Other LaTeX classes¶
We are slowly adding support for LaTeX classes other than AASTeX. If you don’t see what you’re looking for here, please open an issue.
MNRAS | |||
A&A |
Custom manuscript name¶
By default, showyourwork
expects the manuscript to be called src/ms.tex
. This
can be customized; for example, if you wish to call your article src/article.tex
,
specify it in the showyourwork.yml
file:
ms:
src/article.tex
Note that showyourwork
still expects it to live in the src
directory.
Custom manuscript dependencies¶
Sometimes it is useful to specify custom dependencies of the manuscript file, such as when
you use the input
directive to ingest content from other LaTeX files. Say we have a special
rules that computes the answer to some problem in the Snakefile
:
rule answer:
input:
"src/answer.py"
output:
"src/answer.tex"
conda:
"environment.yml"
shell:
"cd src && python answer.py"
In order to tell showyourwork
that src/ms.tex
depends on src/answer.tex
, simply
specify it as a dependency in showyourwork.yml
:
dependencies:
src/ms.tex:
- src/answer.tex
Because of the way Snakemake
builds the dependency graph, changes to src/answer.py
will automatically trigger re-computation of src/answer.tex
and a rebuild of the PDF.
Non-Python figure scripts¶
Although showyourwork
expects figures to be generated from Python
scripts, it allows
users to provide instructions on how to generate figures using any programming language.
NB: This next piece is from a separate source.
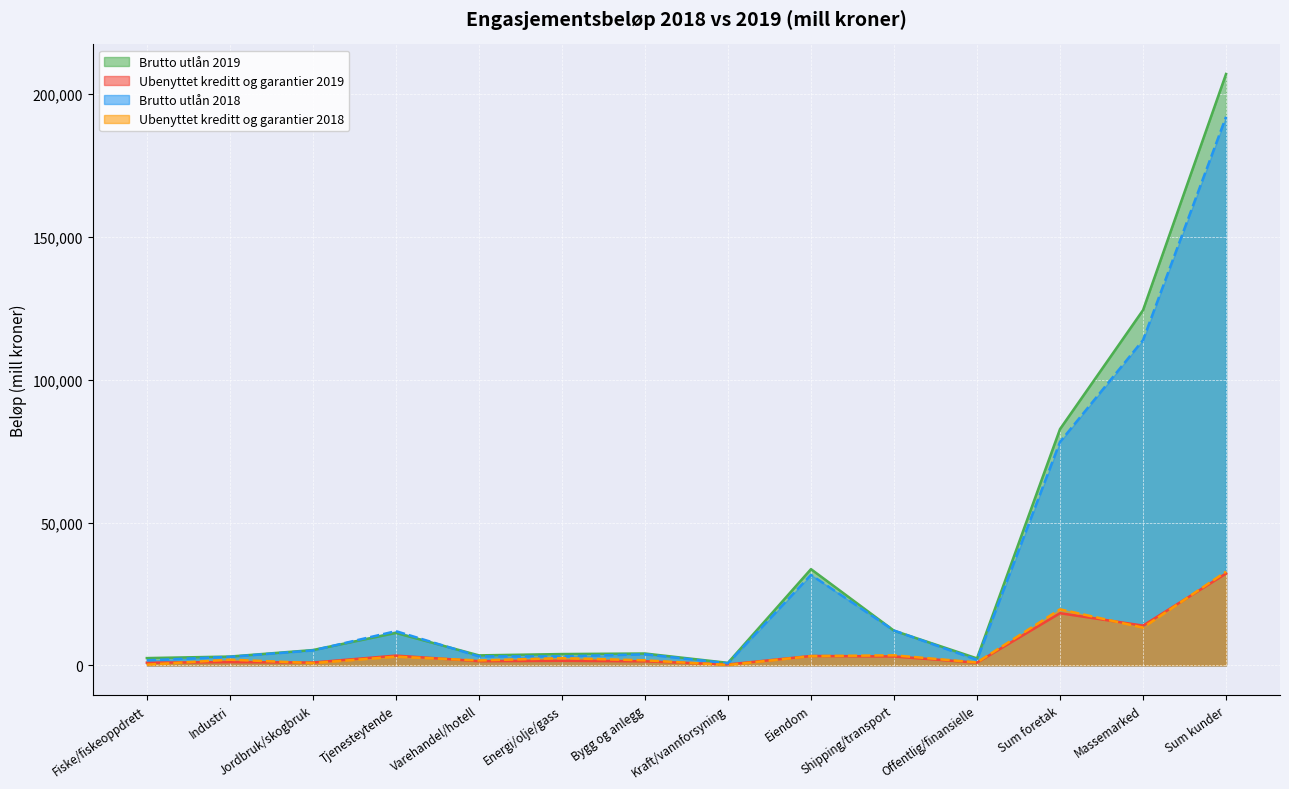

Which series has the largest total across all categories?

Brutto utlån 2019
This is done in the showyourwork.yml
config file under the scripts
key. Each entry
should be a file extension, such as sh
for shell scripts, jl
for Julia
scripts,
etc. Under each extension key, users should provide the shell command for generating a figure
from the corresponding script.
For example, the default configuration for Python
scripts looks like this:
scripts:
py:
python {script}
This tells showyourwork
that to generate a figure from a Python
script, all it
needs to do is run the python
shell command followed by the script name, which we
provide as {script}
(this special variable gets automatically expanded at runtime to
the name–not the path–of the script file).
Users don’t need to specify this, however, as Python
is the default language.
The example linked to above shows a more realistic use case: generating a directed
acyclic graph (DAG) from a Graphviz .gv
file:
scripts:
gv:
dot -Tpdf {script} > {figure}
Here, we tell showyourwork
that we need to run the dot
command to generate
the figure {figure}
from the Graphviz script {script}
. Note that {figure}
is another special variable that gets expanded to the name of the output figure file.
Note that because showyourwork
expects scripts to have the .py
extension
by default, you might have to force-add (i.e., git add -f script.gv
) scripts
with other extensions in order to actually commit them!